Aku menggumamkan terima kasih saat George berjalan keluar dan menutup pintu di belakangnya. Craig masih berdiri diam di sudut, hanya menatapku dengan mata elang tajamnya sementara aku mulai membereskan dan mengumpulkan barang-barangku.
"Kaylee..." suaranya rendah, tapi mengandung peringatan namun aku tak mampu menatapnya.
"Semua berjalan sangat baik, bukan?' tanyaku, pura-pura ceria dan senang. Tapi entah kenapa, nadanya malah terdengar aneh. "Mrs. McNeil menyetujui semua yang kita ajukan."
"Kaylee," desis Craig.
"Jadi, kau ingin mulai mengerjakan gambar denah final kita? Aku akan menelepon tender dan mencarikan kontraktor yang bagus juga insinyur struktural. Aku rasa atap bangunan itu memerlukan lebih banyak pengerjaan dari yang kita perkirakan sebelumnya. Aku mengenal Carter Brooks, dia memiliki reputasi di bidang restorasi bangunan bersejarah, aku akan menanyakan apakah dia bisa mengambil pekerjaan ini? Aku akan menghubunginya sehabis ini dan memintanya mengirimkan surat penawaran untuk jasanya. George pasti sudah memiliki daftar perusahaan kontraktor yang biasa kita ajak bekerjasama, aku akan mengeceknya nanti." Aku terburu membereskan semua dokumen dan berkas dan ingin segera kabur dari ruang rapat ini.
"Sial, Kaylee!"
Aku terkejut dan mendongak untuk menatapnya. Pria itu tak terlihat setenang yang kupikirkan. Rupanya dia juga manusia biasa yang bisa goyah dan kesal, yang bisa bimbang dan juga ragu, pikirku sinis.

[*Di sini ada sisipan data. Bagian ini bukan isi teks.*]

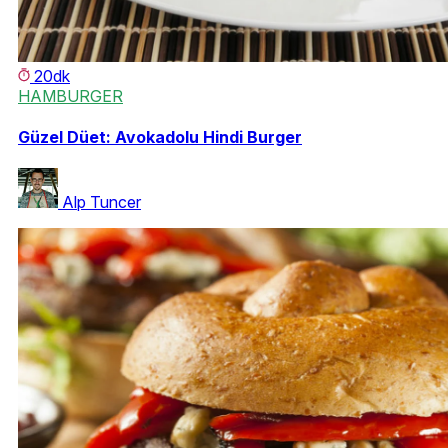
20dk
HAMBURGER
Güzel Düet: Avokadolu Hindi Burger
Alp Tuncer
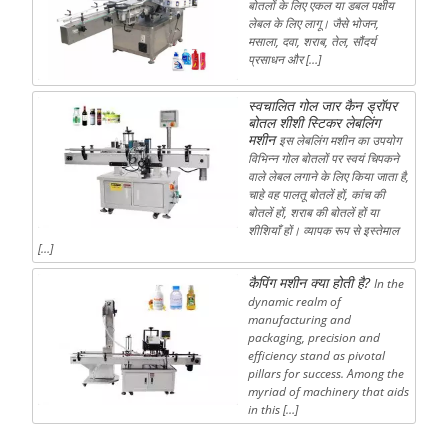
बोतलों के लिए एकल या डबल पक्षीय
लेबल के लिए लागू। जैसे भोजन,
मसाला, दवा, शराब, तेल, सौंदर्य
प्रसाधन और […]
स्वचालित गोल जार कैन ड्रॉपर
बोतल शीशी स्टिकर लेबलिंग
मशीन
इस लेबलिंग मशीन का उपयोग
विभिन्न गोल बोतलों पर स्वयं चिपकने
वाले लेबल लगाने के लिए किया जाता है,
चाहे वह पालतू बोतलें हों, कांच की
बोतलें हों, शराब की बोतलें हों या
शीशियाँ हों। व्यापक रूप से इस्तेमाल
[…]
कैपिंग मशीन क्या होती है?
In the
dynamic realm of
manufacturing and
packaging, precision and
efficiency stand as pivotal
pillars for success. Among the
myriad of machinery that aids
in this […]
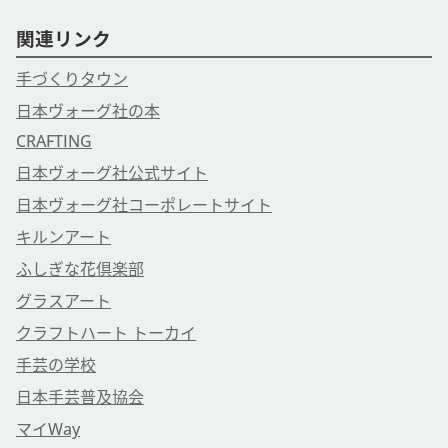
関連リンク
手づくりタウン
日本ヴォーグ社の本
CRAFTING
日本ヴォーグ社公式サイト
日本ヴォーグ社コーポレートサイト
キルンアート
ふしぎな花倶楽部
グラスアート
クラフトハート トーカイ
手芸の学校
日本手芸普及協会
マイWay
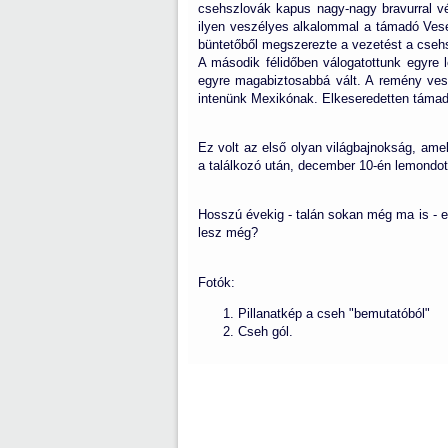
csehszlovák kapus nagy-nagy bravurral vé
ilyen veszélyes alkalommal a támadó Ves
büntetőből megszerezte a vezetést a cseh
A második félidőben válogatottunk egyre l
egyre magabiztosabbá vált. A remény vesz
intenünk Mexikónak. Elkeseredetten támadt
Ez volt az első olyan világbajnokság, am
a találkozó után, december 10-én lemondot
Hosszú évekig - talán sokan még ma is - 
lesz még?
Fotók:
Pillanatkép a cseh "bemutatóból"
Cseh gól.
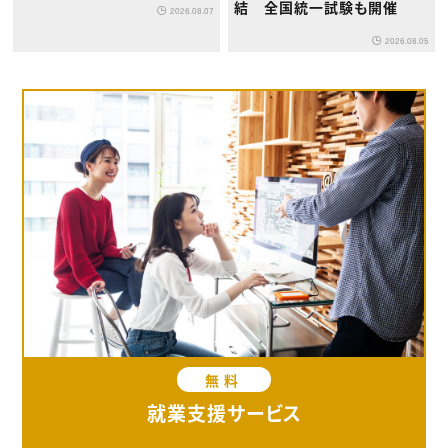
結 全国統一試験も開催
2026.08.07
2026.08.05
無料
就業支援サービス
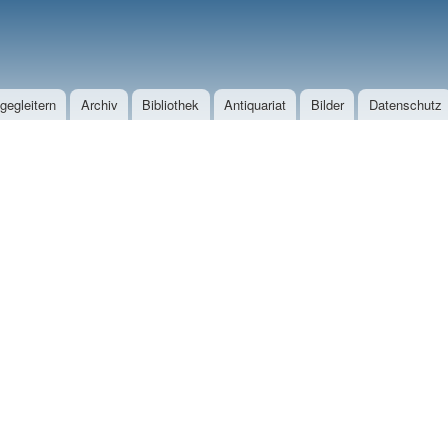
Direkt zum Inhalt
egleitern
Archiv
Bibliothek
Antiquariat
Bilder
Datenschutz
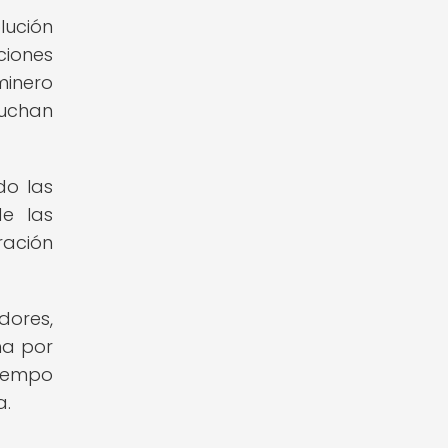
lución
ciones
minero
luchan
do las
de las
ración
dores,
ha por
tiempo
a.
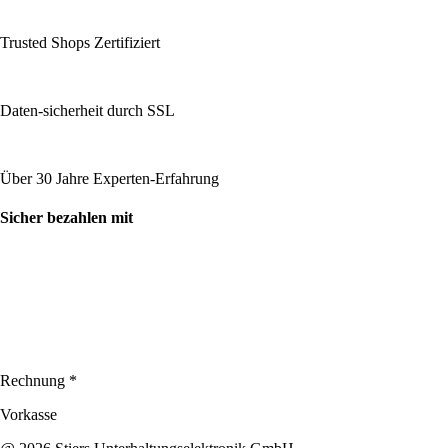
Trusted Shops Zertifiziert
Daten-sicherheit durch SSL
Über 30 Jahre Experten-Erfahrung
Sicher bezahlen mit
Rechnung *
Vorkasse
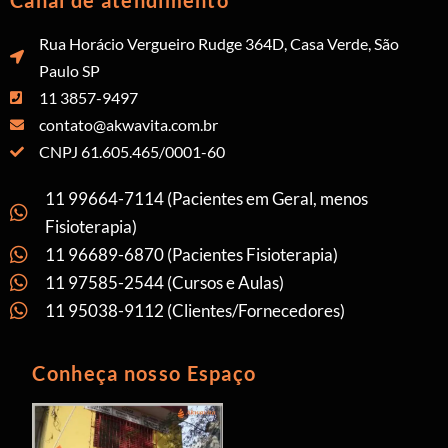
Canal de atendimento
Rua Horácio Vergueiro Rudge 364D, Casa Verde, São
Paulo SP
11 3857-9497
contato@akwavita.com.br
CNPJ 61.605.465/0001-60
11 99664-7114 (Pacientes em Geral, menos
Fisioterapia)
11 96689-6870 (Pacientes Fisioterapia)
11 97585-2544 (Cursos e Aulas)
11 95038-9112 (Clientes/Fornecedores)
Conheça nosso Espaço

"Apa, Craig?" tanyaku lelah, lelah dengan semua permainan tak berujung ini yang memerangkap kami di dalamnya. "Kurasa kau ingin membicarakan tentang tadi malam? Kau ingin aku meminta maaf?"
"Tidak, aku tidak ingin kau meminta maaf," gerung pria itu dengan geram. "Aku sudah bilang kau boleh pergi jika kau menginginkannya. Tapi aku tidak akan keberatan jika kau bersedia memberiku sebuah penjelasan."